=== Teks Bacaan ===

Mohon tunggu...
Aminuddin Malewa
Aminuddin Malewa Mohon Tunggu... Freelancer - Penjelajah narası

Penikmat narasi

Selanjutnya

Tutup

Kebijakan Artikel Utama

Investasi dan Kesejahteraan, Rindu Dendam Berbalut Regulasi

24 Oktober 2020   20:20 Diperbarui: 25 Oktober 2020   10:15 420
+
Laporkan Konten
Laporkan Akun
Kompasiana adalah platform blog. Konten ini menjadi tanggung jawab bloger dan tidak mewakili pandangan redaksi Kompas.
Lihat foto
Ilustrasi (freeimages.com/Ricardo Marques) 

Menyimak ragam argumen seputar Omnibus Law (UU Cipta Kerja) secara substansi paling tidak kita akan mendapat 2 (dua) kelompok argumen. 

Kelompok pertama meyakini bahwa UU Cipta Kerja akan menjadi perangsang bagi pemilik modal untuk segera melakukan investasi. Hal-hal yang sering menjadi hambatan berusaha pada masa lalu akan dibenahi melalui UU ini, sehingga segera akan terjadi penciptaan lapangan kerja baru dan pada akhirnya kesejahteraan akan didorong naik.

Berbeda dengan kelompok pertama yang optimis memandang ke depan, kelompok kedua mendasarkan penilaiannya dari pengalaman masa lalu dan hari ini. Akumulasi getir dan sakit akibat tindak-tanduk investor, yang diwakili oleh pengusaha, dinilai tidaklah pernah berpihak kepada kesejahteraan mayoritas.

Ketika kita membuka-buka buku tentang investasi, maka kita akan menemukan bahwa kinerja pengusaha atau ukuran keberhasilan investasi yang utama adalah tingkat pengembalian modal, baik diukur dalam jumlah maupun waktu pengembaliannya. Pekerja hanya menjadi faktor untuk mendorong pertumbuhan kapital. 

Karyawan yang hanya akan memperbesar biaya produksi bukan insentif terhadap tingkat pengembalian investasi. Apalagi kelompok di luar yang potensial dirugikan tidak akan menjadi perhatian utama, kecuali kalau akan mengganggu arus kas masuk atau menghambat proses produksi.

===

» Tugas:
Salin persis bagian teks tentang UU Cipta Kerja di atas, mulai dari kata-kata yang memuat "Kelompok pertama meyakini" dan berhenti setelah "kepada kesejahteraan mayoritas.". Materi berikut tidak berhubungan dengan teks tentang UU Cipta Kerja di atas.

=== Isi Data ===

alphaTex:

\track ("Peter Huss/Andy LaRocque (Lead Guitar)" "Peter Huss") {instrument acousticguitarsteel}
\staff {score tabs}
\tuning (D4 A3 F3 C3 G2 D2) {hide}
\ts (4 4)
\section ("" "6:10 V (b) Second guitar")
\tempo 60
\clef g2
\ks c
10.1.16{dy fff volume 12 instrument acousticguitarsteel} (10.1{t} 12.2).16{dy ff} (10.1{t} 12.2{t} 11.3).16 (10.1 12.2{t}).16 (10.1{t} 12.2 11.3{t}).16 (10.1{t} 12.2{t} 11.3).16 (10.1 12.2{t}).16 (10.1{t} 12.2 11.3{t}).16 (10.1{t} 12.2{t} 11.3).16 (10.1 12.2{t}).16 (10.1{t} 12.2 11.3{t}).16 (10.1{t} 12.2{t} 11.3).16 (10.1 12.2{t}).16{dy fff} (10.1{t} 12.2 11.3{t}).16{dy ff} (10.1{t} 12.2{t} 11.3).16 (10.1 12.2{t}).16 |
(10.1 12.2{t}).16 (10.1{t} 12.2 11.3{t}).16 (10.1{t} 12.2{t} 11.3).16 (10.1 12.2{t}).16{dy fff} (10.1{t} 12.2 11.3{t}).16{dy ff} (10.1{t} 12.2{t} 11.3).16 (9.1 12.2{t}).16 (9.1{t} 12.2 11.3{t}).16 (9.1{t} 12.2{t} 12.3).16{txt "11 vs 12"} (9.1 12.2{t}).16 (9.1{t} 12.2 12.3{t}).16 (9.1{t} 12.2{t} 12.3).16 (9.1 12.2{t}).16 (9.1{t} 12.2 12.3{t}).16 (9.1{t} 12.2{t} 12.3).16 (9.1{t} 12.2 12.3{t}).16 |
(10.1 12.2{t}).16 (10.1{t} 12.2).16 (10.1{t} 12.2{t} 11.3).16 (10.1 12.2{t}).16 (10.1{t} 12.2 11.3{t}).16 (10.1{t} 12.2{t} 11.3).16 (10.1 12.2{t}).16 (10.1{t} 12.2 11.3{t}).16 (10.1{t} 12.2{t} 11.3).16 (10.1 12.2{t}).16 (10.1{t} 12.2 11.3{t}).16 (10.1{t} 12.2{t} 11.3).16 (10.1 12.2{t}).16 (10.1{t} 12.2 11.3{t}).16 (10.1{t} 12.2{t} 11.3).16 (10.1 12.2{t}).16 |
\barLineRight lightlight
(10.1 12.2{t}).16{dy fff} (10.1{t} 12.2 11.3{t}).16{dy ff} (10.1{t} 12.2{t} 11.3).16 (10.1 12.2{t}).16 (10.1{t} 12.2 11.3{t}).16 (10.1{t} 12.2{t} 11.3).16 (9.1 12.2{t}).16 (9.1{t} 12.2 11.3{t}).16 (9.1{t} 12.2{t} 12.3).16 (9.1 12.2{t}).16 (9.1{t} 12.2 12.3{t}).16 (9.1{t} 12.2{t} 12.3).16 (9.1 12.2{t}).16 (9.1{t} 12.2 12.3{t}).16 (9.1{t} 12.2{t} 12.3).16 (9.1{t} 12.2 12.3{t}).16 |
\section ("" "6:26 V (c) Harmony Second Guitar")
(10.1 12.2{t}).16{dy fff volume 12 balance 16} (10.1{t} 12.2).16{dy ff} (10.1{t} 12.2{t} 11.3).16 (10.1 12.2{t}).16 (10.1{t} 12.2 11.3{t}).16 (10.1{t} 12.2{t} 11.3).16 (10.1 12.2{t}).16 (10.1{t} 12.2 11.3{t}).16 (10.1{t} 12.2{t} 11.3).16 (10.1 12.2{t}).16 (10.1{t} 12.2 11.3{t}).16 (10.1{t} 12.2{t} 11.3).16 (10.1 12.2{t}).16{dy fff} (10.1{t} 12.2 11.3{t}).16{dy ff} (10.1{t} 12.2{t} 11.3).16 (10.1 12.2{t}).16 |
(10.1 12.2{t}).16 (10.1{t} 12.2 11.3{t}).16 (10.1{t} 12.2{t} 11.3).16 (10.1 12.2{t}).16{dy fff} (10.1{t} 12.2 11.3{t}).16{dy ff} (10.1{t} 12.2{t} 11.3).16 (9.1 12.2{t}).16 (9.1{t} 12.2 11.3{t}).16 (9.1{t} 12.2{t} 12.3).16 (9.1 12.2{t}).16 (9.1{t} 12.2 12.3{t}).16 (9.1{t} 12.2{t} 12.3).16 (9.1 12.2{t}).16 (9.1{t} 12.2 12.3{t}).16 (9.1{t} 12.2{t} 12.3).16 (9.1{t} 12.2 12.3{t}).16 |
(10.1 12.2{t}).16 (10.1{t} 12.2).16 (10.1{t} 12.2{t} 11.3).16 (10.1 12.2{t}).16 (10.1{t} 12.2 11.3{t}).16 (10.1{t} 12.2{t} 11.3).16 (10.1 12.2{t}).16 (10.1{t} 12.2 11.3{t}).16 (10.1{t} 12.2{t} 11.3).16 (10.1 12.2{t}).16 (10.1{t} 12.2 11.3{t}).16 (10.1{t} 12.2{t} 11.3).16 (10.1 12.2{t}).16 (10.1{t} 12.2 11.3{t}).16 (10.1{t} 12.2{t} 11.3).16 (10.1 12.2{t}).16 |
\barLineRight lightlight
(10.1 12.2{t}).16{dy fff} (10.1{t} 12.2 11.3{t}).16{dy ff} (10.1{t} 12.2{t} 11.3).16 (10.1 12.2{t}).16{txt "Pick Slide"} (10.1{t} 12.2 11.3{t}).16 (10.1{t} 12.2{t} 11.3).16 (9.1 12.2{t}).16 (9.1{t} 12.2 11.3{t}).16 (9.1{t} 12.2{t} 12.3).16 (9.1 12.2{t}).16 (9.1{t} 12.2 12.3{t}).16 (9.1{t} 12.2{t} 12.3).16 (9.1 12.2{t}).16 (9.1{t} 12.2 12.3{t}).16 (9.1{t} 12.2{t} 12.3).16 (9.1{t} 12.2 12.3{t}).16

===

» Hasil Latihan:
Kelompok pertama meyakini bahwa UU Cipta Kerja akan menjadi perangsang bagi pemilik modal untuk segera melakukan investasi. Hal-hal yang sering menjadi hambatan berusaha pada masa lalu akan dibenahi melalui UU ini, sehingga segera akan terjadi penciptaan lapangan kerja baru dan pada akhirnya kesejahteraan akan didorong naik.

Berbeda dengan kelompok pertama yang optimis memandang ke depan, kelompok kedua mendasarkan penilaiannya dari pengalaman masa lalu dan hari ini. Akumulasi getir dan sakit akibat tindak-tanduk investor, yang diwakili oleh pengusaha, dinilai tidaklah pernah berpihak kepada kesejahteraan mayoritas.